A zaczęło się od spotkania rodzinnego w domu moich rodziców, kiedy to moje babcie zaczęły wyśmiewać rodzinę żony i stroić sobie z jej rodziców i niej żarty. Jestem przyzwyczajony do takich sytuacji, bo moja rodzina często tak robi, więc zdziwiło mnie,że ona tak zareagowała. Zrobiła mi wojnę przy swoich rodzicach! Płakała, że ją moja rodzina upokorzyła, że ja i moja matka zamiast to zatrzymać, to się śmieliśmy. Ona nie rozumie, że moja rodzina już taka jest, mają czarny humor i nic się z tym nie da zrobić. Od tego momentu moja żona ograniczyła kontakty z moją rodziną. Później były chrzciny i moja babcia znów palnęła coś o tym,że my jesteśmy bogaci a rodzina żony biedni i ją to już zupełnie rozsierdziło. Strasznie przeklina moją rodzinę, zarzuca hipokryzję (jesteśmy głęboko wierzący), nie może zrozumieć, że członkowie mojej rodziny mają takie cechy charakteru i nic na to nie poradzę. Ostatnio zapowiedziała mojej mamie,że nie będzie już przyjeżdżać do nich,bo odstręcza ją to gniazdo żmij, tylko dlatego, że mama opowiedziała mojej byłej dziewczynie kilka szczegółów z naszego życia rodzinnego...Nie mam już do niej siły, jak do niej dotrzeć, co zrobić żeby pojęła że moją rodzinę powinna szanować,bo z niej wyrosłem?

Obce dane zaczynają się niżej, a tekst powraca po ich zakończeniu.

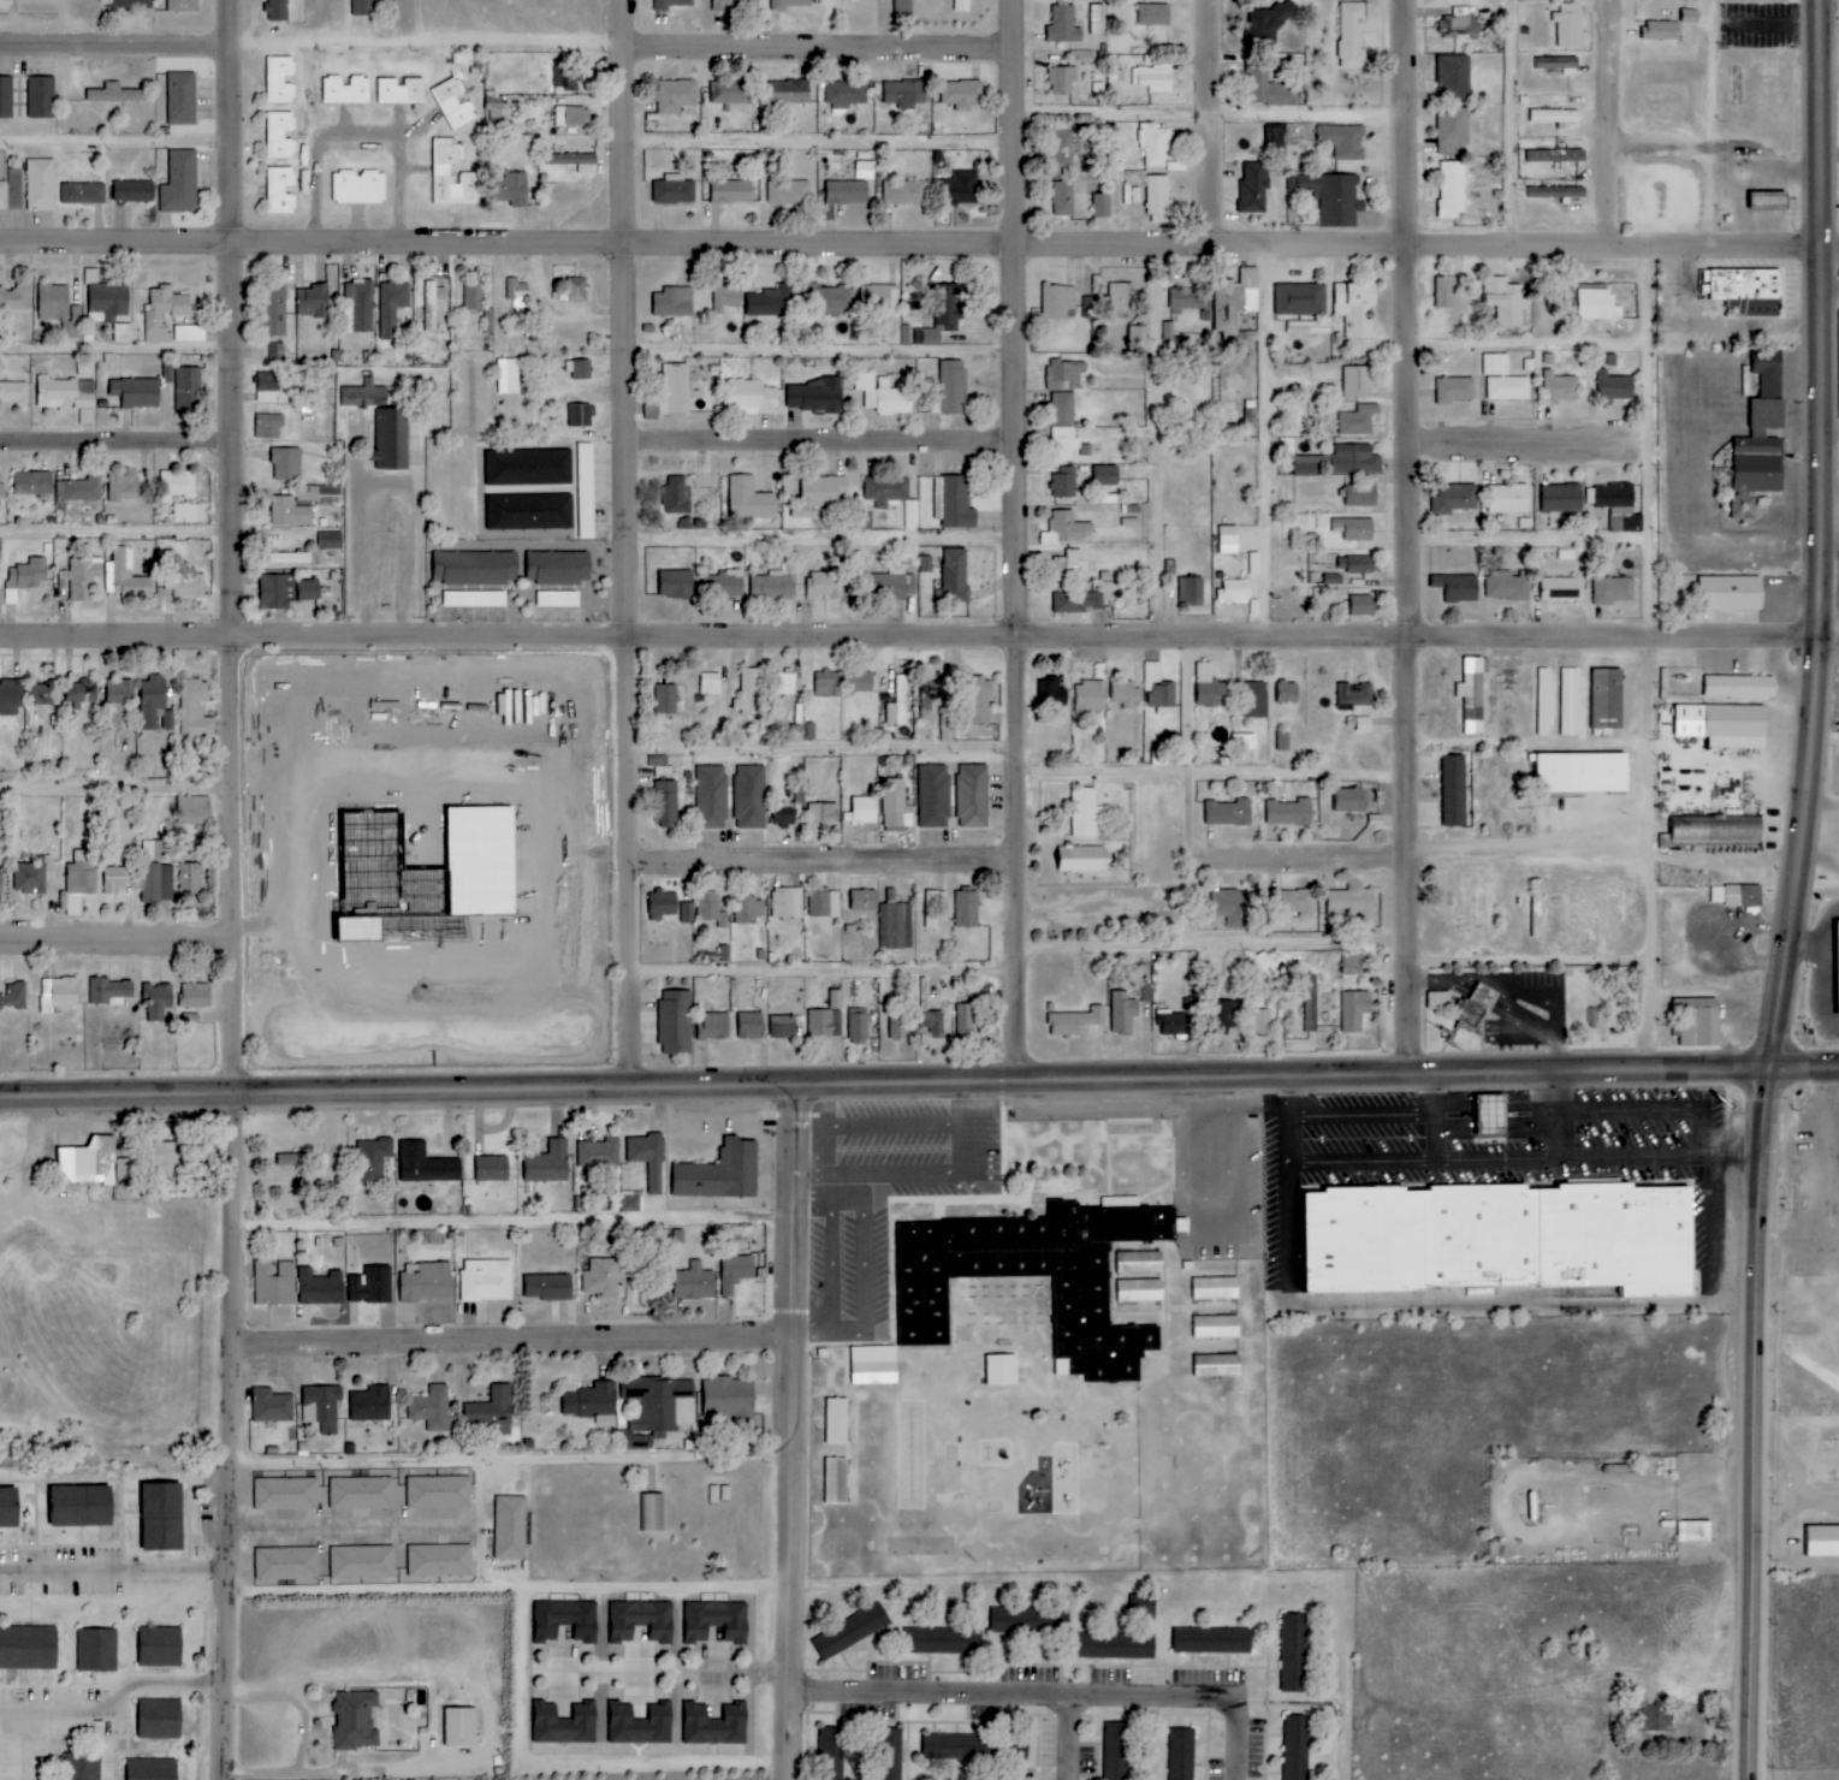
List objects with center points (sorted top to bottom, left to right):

Jesteś hipokrytą! Pamiętaj żona na pierwszym miejscu! A nie, że Twoja rodzinka cacy a żony bee, pomyślałeś jak ona się czuła? Jak ją i jej rodzine gnoili a Ty zero reakcji? Pamiętaj ona była tam sama, bo Ty zebrałeś się we wrogi obóz ze swoją rodziną! To, że koło niej siedzisz nie oznacza, że jesteście razem. Co zrobić, żeby ona szanowała Twoją rodzine? Wy zacznijcie szanować ją! Humor humorem, ale resztki kultury i ogłady trzeba zachować. Czego o Twojej rodzinie powiedzieć jak widać nie można.
Żona ma rację, jesteście hipokrytami, osoby głęboko wierzące nie zachowują się tak jak to opisujesz, nie wyśmiewają, nie upokarzają innych, nie wywyższają się ponad innych.
To wam brakuje szacunku do innych osób.
Zmienianie świata należy zacząć od siebie. Przeproście żonę, zacznijcie ją i jej rodzinę wreszcie szanować. To i wy doczekacie się szacunku od niej. Bo w tej chwili na szacunek nie zasługujecie.
Co to za wiara gdzie upadla się drugiego człowieka, drwi z niego?
Odpowiedz sobie na pytanie kto jest dla Ciebie najważniejszy żona czy rodzinka.Zawsze mąż i żona powinni być dla siebie pierwszymi.Potem jest matka , ojciec , babka , siostra.To jest fragment z kazania,którego miałam okazję słuchać na ślubie.SIEBIE I SWOJĄ RODZINĘ nazywasz głęboko wierzącymi ???? Śmiech na sali !! Nie wiem od kiedy wierzący ludzie upokarzają drugą osobę i drwią z niej. Są pewne granice ,które Ty i Twoja rodzina przekroczyliście.Współczuję Twojej żonie z całego serca rodzinki do której weszła mam nadzieję ,że kobitka się otrząśnie i zawinie kiece , bo to jest ŻAŁOSNE . Proponuję odciąć pępowinę drogi AUTORZE !!.
Trollom dziękujemy, karmić nie zamierzamy.